Parece que Sabin pensaba que como profeta tenía derecho al acatamiento de sus fieles. En sí misma, la revelación no explicitada tiene una importancia ideológica relativa. Era el programa latente de los posibilistas del PNV, los euzkalerriacos del naviero Ramón de la Sota y entraba en la amplia corriente fuerista en la que había numerosos liberales en el tiempo que les dejaban los lupanares.

No faltan lecturas piadosas en el sentido de que se trató de un movimiento estratégico, posibilista, en cualquier caso superficial, con el que pretendía evitar que sus correligionarios abandonaran la legalidad y sufrieran persecución. Sin embargo, nunca en sus escritos se percibe algún tipo de flexibilidad estratégica sino intransigencia y si es preciso reclamación del martirologio. El final de la historia entra dentro de las brumas de la tradición oral. “Grave y transcendental” motivó visitas aclaratorias a la cárcel: los mensajeros volvían confusos. Hay también murmuraciones con compasivas sugerencias de locura transitoria. Los fieles, en todo caso, han hecho tan suyo el prejuicio que no están dispuestos a renunciar.

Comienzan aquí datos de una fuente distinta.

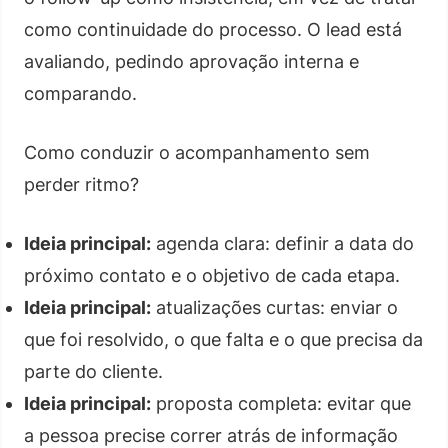
como continuidade do processo. O lead está
avaliando, pedindo aprovação interna e
comparando.
Como conduzir o acompanhamento sem
perder ritmo?
Ideia principal:
agenda clara: definir a data do
próximo contato e o objetivo de cada etapa.
Ideia principal:
atualizações curtas: enviar o
que foi resolvido, o que falta e o que precisa da
parte do cliente.
Ideia principal:
proposta completa: evitar que
a pessoa precise correr atrás de informação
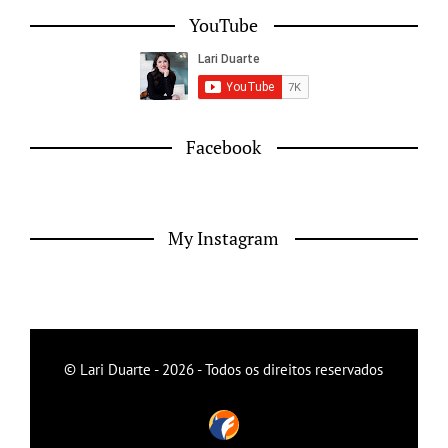
YouTube
Facebook
My Instagram
© Lari Duarte - 2026 - Todos os direitos reservados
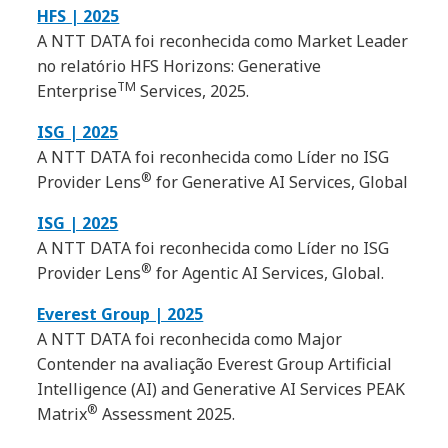
HFS | 2025
A NTT DATA foi reconhecida como Market Leader
no relatório HFS Horizons: Generative
TM
Enterprise
Services, 2025.
ISG | 2025
A NTT DATA foi reconhecida como Líder no ISG
®
Provider Lens
for Generative AI Services, Global
ISG | 2025
A NTT DATA foi reconhecida como Líder no ISG
®
Provider Lens
for Agentic AI Services, Global.
Everest Group | 2025
A NTT DATA foi reconhecida como Major
Contender na avaliação Everest Group Artificial
Intelligence (AI) and Generative AI Services PEAK
®
Matrix
Assessment 2025.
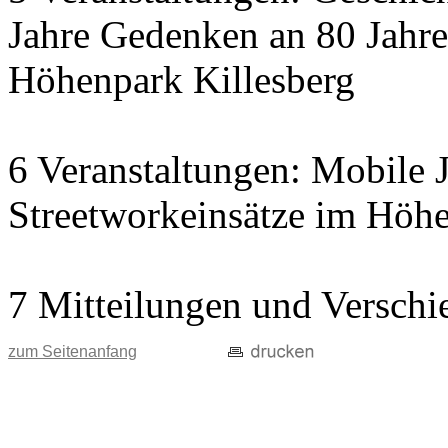
Jahre Gedenken an 80 Jahre
Höhenpark Killesberg
6 Veranstaltungen: Mobile J
Streetworkeinsätze im Höhe
7 Mitteilungen und Verschi
zum Seitenanfang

Miguel de Unamuno, que siempre lo respetó desde el progresivo alejamiento, sugiere una conversión tardía de intransigencias pasadas, una reflexión responsable cercenada por su entorno: “Nadie me quita de la cabeza que la espina mayor que en su esforzado y noble corazón llevó en sus últimos tiempos el apóstol fundador del bizkaitarrismo fue el haber evolucionado por dentro –pues no era, al fin, un pedrusco como tantos de los que le siguieron–, el haber entrevisto otros horizontes, el haber visto la inconsistencia de puntos esenciales de su primitivo credo y encontrarse atado a un prestigio y a una autoridad que se había creado, y verse, por otra parte, rodeado de infelices, de niños grandes y de beocios en quienes toda doctrina se enrigidece”. Para Unamuno, Sabin quedó atrapado por su propio personaje. ¿No es la lógica de su propia intransigencia?

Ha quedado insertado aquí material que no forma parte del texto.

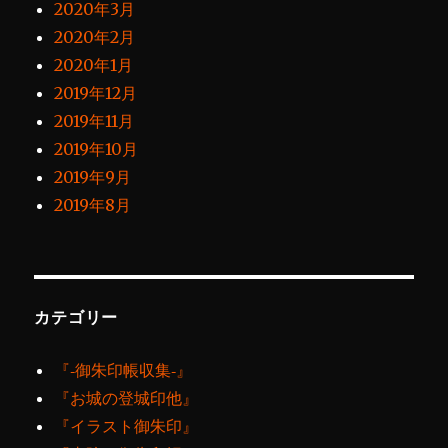
2020年3月
2020年2月
2020年1月
2019年12月
2019年11月
2019年10月
2019年9月
2019年8月
カテゴリー
『‐御朱印帳収集‐』
『お城の登城印他』
『イラスト御朱印』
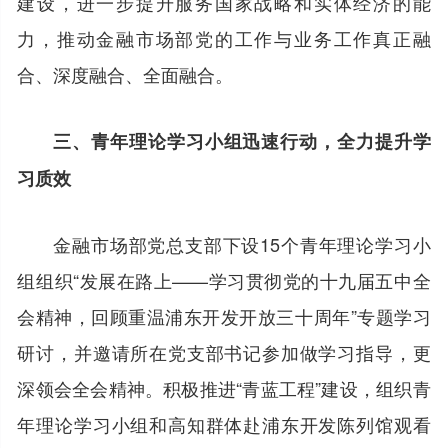
建设，进一步提升服务国家战略和实体经济的能
力，推动金融市场部党的工作与业务工作真正融
合、深度融合、全面融合。
三、青年理论学习小组迅速行动，全力提升学
习质效
金融市场部党总支部下设15个青年理论学习小
组组织“发展在路上——学习贯彻党的十九届五中全
会精神，回顾重温浦东开发开放三十周年”专题学习
研讨，并邀请所在党支部书记参加做学习指导，更
深领会全会精神。积极推进“青蓝工程”建设，组织青
年理论学习小组和高知群体赴浦东开发陈列馆观看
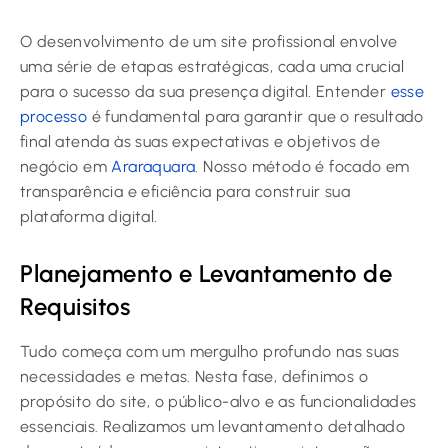
O desenvolvimento de um site profissional envolve
uma série de etapas estratégicas, cada uma crucial
para o sucesso da sua presença digital. Entender
esse
processo
é fundamental para garantir que o resultado
final atenda às suas expectativas e objetivos de
negócio em
Araraquara
. Nosso método é focado em
transparência e eficiência para construir sua
plataforma digital.
Planejamento e Levantamento de
Requisitos
Tudo começa com um mergulho profundo nas suas
necessidades e metas. Nesta fase, definimos o
propósito do site, o público-alvo e as funcionalidades
essenciais. Realizamos um levantamento detalhado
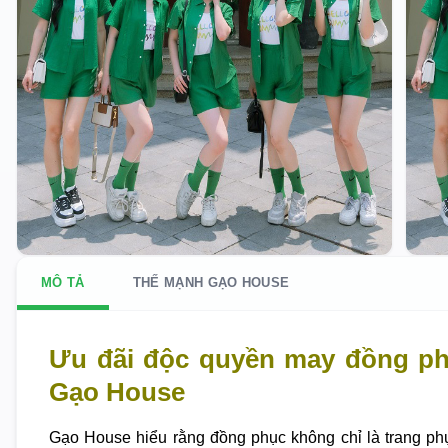
MÔ TẢ
THẾ MẠNH GẠO HOUSE
Ưu đãi độc quyền may đồng p
Gạo House
Gạo House hiểu rằng đồng phục không chỉ là trang ph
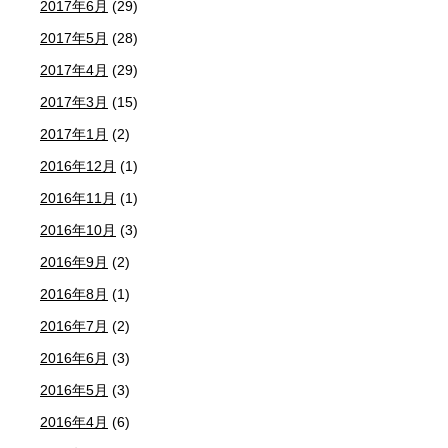
2017年6月
(29)
2017年5月
(28)
2017年4月
(29)
2017年3月
(15)
2017年1月
(2)
2016年12月
(1)
2016年11月
(1)
2016年10月
(3)
2016年9月
(2)
2016年8月
(1)
2016年7月
(2)
2016年6月
(3)
2016年5月
(3)
2016年4月
(6)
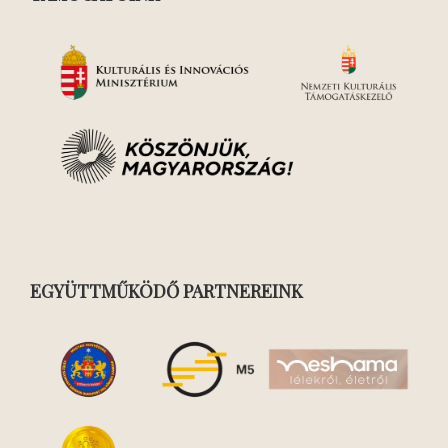
EGYÜTTMŰKÖDŐ PARTNEREINK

El nacionalismo, en cualquier caso, ha procurado olvidar lo más posible este último episodio y ha establecido, sin prueba testifical alguna, que se retractó. La superación de la tentación daría más fuerza al mensaje racial salvífico. A comienzos de los años ochenta un fraile benedictino, Mauro Elizondo sembró la inquietud. Anunció que iba a publicar los legajos y documentos de Engracio Aranzadi, discípulo predilecto del fundador. Corrió la especie que entre ellos podía encontrarse el hipotético programa de la Liga Españolista. Si tal documento existía, era un testamento ideológico.

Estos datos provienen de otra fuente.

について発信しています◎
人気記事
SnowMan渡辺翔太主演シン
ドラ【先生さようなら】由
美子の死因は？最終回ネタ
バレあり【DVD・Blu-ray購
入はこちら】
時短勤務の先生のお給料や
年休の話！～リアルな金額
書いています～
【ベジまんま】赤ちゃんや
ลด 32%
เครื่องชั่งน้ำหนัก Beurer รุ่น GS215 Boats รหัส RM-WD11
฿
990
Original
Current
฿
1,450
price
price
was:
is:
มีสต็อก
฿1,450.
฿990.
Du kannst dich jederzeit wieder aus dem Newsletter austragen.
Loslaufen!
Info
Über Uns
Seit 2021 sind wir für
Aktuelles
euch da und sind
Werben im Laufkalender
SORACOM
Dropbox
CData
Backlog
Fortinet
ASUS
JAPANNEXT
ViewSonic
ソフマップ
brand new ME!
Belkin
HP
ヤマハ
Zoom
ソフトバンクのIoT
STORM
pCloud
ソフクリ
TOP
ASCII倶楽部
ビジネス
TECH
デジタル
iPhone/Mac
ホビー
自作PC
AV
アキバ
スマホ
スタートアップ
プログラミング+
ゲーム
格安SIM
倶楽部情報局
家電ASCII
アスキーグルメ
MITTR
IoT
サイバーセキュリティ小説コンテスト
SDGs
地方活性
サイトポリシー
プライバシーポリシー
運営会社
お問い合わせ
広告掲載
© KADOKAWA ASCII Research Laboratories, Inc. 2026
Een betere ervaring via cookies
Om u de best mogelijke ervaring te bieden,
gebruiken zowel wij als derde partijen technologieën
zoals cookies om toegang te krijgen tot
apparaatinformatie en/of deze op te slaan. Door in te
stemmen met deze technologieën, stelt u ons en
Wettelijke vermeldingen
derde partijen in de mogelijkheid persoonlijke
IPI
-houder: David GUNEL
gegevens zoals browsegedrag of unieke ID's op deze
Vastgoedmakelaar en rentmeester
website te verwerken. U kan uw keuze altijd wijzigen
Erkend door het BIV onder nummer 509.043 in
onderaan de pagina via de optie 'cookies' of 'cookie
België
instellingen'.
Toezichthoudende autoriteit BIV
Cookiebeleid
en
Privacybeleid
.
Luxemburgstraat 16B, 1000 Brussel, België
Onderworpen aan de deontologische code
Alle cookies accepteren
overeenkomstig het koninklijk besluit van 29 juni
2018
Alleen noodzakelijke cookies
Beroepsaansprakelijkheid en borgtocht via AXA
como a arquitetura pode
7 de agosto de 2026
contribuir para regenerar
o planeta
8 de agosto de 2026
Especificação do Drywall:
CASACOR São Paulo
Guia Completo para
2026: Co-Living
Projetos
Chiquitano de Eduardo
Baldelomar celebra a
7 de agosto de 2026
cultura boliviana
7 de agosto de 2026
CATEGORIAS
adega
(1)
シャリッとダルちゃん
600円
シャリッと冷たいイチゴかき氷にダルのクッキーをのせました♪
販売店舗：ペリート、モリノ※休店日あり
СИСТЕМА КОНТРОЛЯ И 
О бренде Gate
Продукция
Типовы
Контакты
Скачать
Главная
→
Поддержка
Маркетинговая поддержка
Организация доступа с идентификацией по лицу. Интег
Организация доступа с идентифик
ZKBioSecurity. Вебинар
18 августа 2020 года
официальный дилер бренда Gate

El 19 de abril de 1981, el dirigente del PNV, José Luis de Irisarri se puso la venda antes de la herida y avisó desde el diario oficial Deia de “las consecuencias de todo orden que puedan surgir, dada la complejidad de las circunstancias que privan en estos momentos en la vida política de nuestro pueblo, si se da a luz el citado documento. Esto es peligroso, muy peligroso. Los que estamos en política sabemos las razones”. ¿Quiso retractarse por sentido de la responsabilidad de sus ideas pasadas? ¿Impidieron sus fieles que se traicionara en un momento de debilidad? La importancia de las respuestas es menos relevante de lo que sugiere la congoja del dirigente del PNV. Para la lógica interna del nacionalismo, es posible. Porque una revelación contradictoria echa por fuerza abajo la credibilidad de la anterior y deslegitima al profeta como medium. Para la crítica intelectual, es casi indiferente. La lección es clara, constituye una llamada a la responsabilidad intelectual: las ideas, también los mitos y aún más los prejuicios, una vez lanzados adquieren vida propia, toman fuerza y si prenden en algún sanedrín se convierten en ortodoxia.